The face of the global higher education sector has changed drastically, with students from emerging markets increasingly opting to pursue an education overseas. This megatrend has had a considerable impact, not just for source markets, but also for key destination countries. Anglophone countries alone enroll 2.5 million-3 million international students per year out of a total of 5 million students studying abroad. However, with the pandemic disrupting physical mobility, new factors are shaping the world of international education.

international student demand

Key source markets

Students from various Asian countries represent most of the global demand for international higher education. China is the largest source market, with 1 million+ international students enrolled, and it has been a market leader for the better part of the past two decades. This is followed by India (~0.5 million students), which is the fastest-growing source market, with student enrollments predicted to grow at a compound annual growth rate of 8.5% (2019-2030). Following the trend of high demand are other developing Asian countries such as Bangladesh, Vietnam and Indonesia. International students from these countries currently total ~.065 million — a number that is forecasted to rise to more than 2 million by 2030.

There are several factors contributing to this impressive growth, including demographic trends, rising affordability and household incomes, poor quality of local education provision, improved accessibility of international education, premium salaries commanded by foreign graduates, and a greater desire to emigrate to Anglophone countries.


Key destination markets 

Most international students flock to a few key destination markets; prominent among these are Anglophone countries — the U.K., the U.S., Australia and Canada. While growth has been consistent for the most part, the pandemic has disrupted the market dynamics to a large extent.

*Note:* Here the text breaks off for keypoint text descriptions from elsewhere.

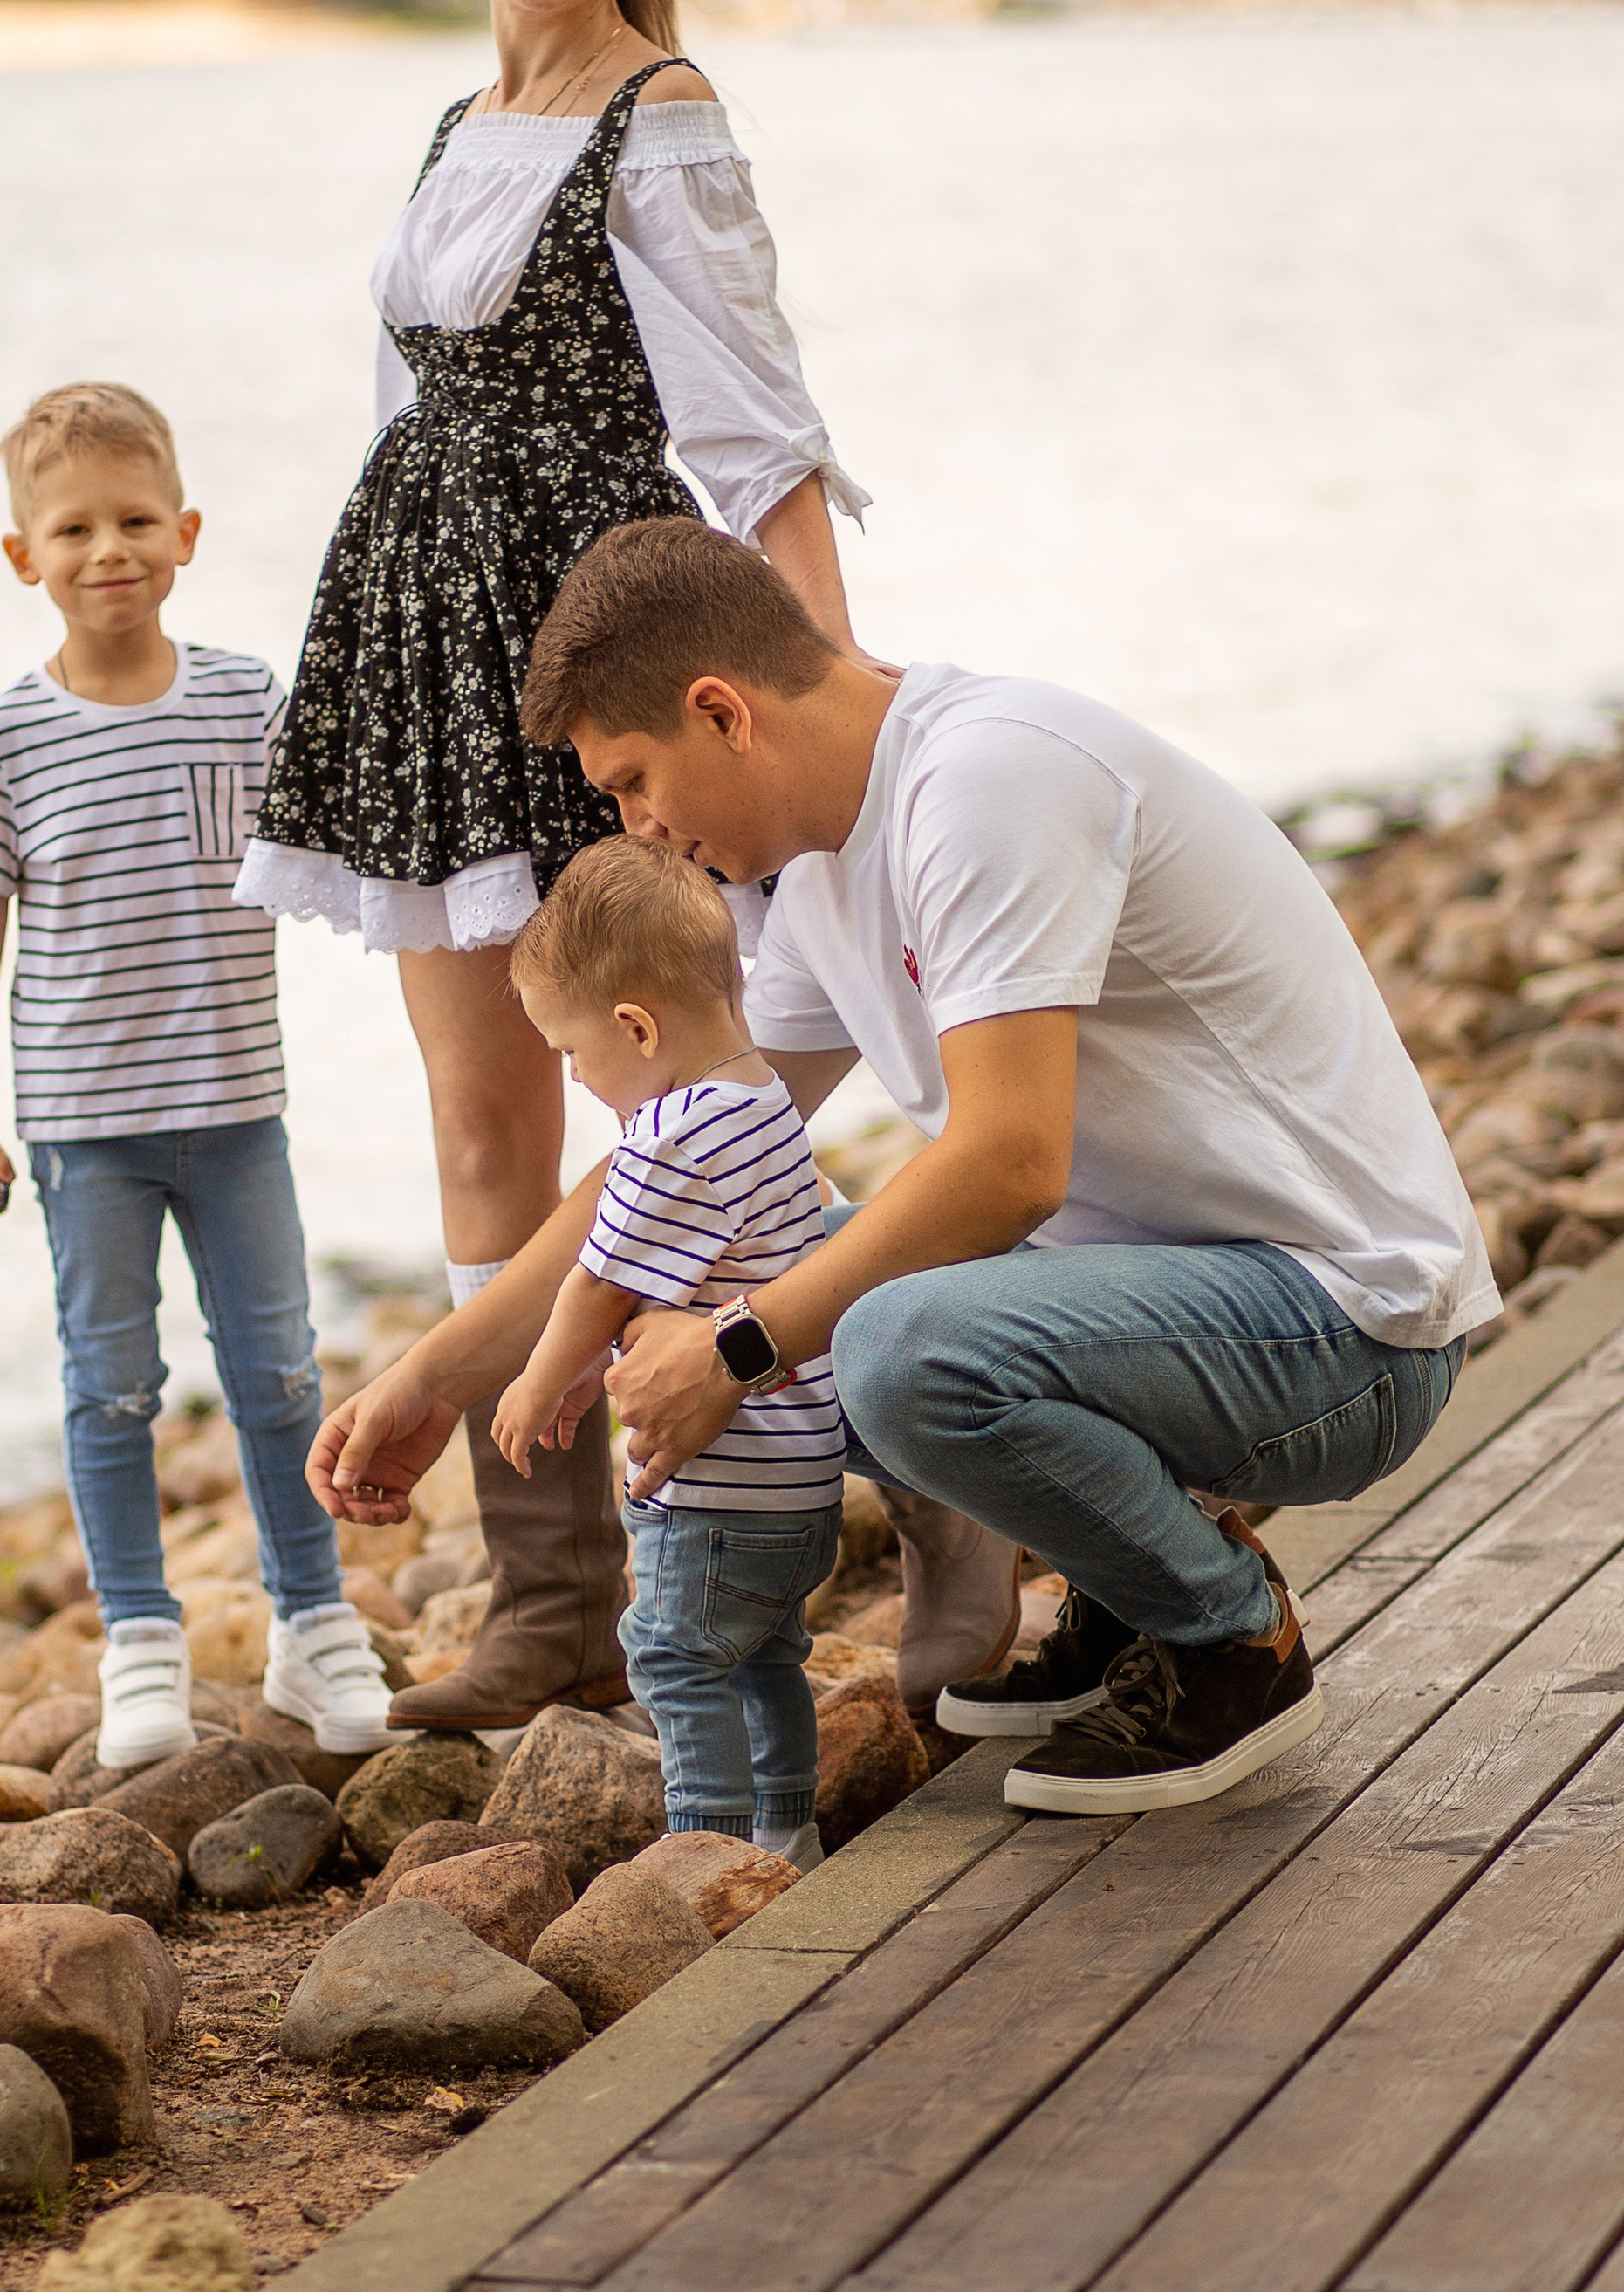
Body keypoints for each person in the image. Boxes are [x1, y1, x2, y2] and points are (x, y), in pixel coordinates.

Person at [310, 517, 1498, 1814]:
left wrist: (740, 1348)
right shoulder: (819, 873)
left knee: (882, 1342)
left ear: (723, 712)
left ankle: (1228, 1641)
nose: (639, 829)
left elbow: (1008, 1164)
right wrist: (437, 1372)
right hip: (1191, 1307)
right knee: (782, 1264)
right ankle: (1134, 1592)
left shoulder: (988, 784)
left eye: (636, 781)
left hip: (1349, 1329)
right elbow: (657, 1177)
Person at [235, 0, 877, 1733]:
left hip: (592, 643)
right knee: (475, 1114)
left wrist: (825, 705)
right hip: (419, 642)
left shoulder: (660, 116)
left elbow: (760, 433)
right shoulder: (450, 127)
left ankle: (706, 1538)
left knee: (659, 1100)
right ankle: (543, 1602)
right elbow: (391, 405)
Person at [0, 381, 400, 1772]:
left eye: (136, 519)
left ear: (185, 532)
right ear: (25, 558)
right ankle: (140, 1640)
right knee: (111, 1385)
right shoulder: (9, 735)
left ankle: (315, 1630)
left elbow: (338, 840)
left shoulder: (247, 700)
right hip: (84, 1133)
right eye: (72, 529)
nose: (108, 550)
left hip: (239, 1112)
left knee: (278, 1375)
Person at [496, 838, 844, 1868]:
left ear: (634, 1026)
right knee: (767, 1656)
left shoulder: (670, 1132)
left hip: (717, 1488)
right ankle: (788, 1832)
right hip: (798, 1471)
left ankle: (703, 1857)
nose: (573, 1073)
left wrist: (536, 1377)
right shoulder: (765, 1102)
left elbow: (598, 1282)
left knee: (673, 1659)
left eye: (570, 1051)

While Australia is expected to see a slowdown in student enrollments due to border closures, key markets like the U.K. are set to capture this demand and gain a larger share of international students. Canada, which suffered lower enrollments due to the pandemic, is expected to be the fastest-growing market post-pandemic, albeit not as fast-growing as it was pre-COVID-19. Canada’s uptick is at the expense of U.S. universities, whose international enrollments are growing, albeit at a slower pace due to regulatory dynamics.



Although there are significant changes on both sides of the value chain (supply and demand), the broader global student mobility trends will remain largely consistent. Key Anglophone destinations will continue looking toward Asia as a primary source of international students, and demand will only increase from here on. As these markets move along the evolution curve of enrollment trends, value creation opportunities for investors and operators will continue to emerge.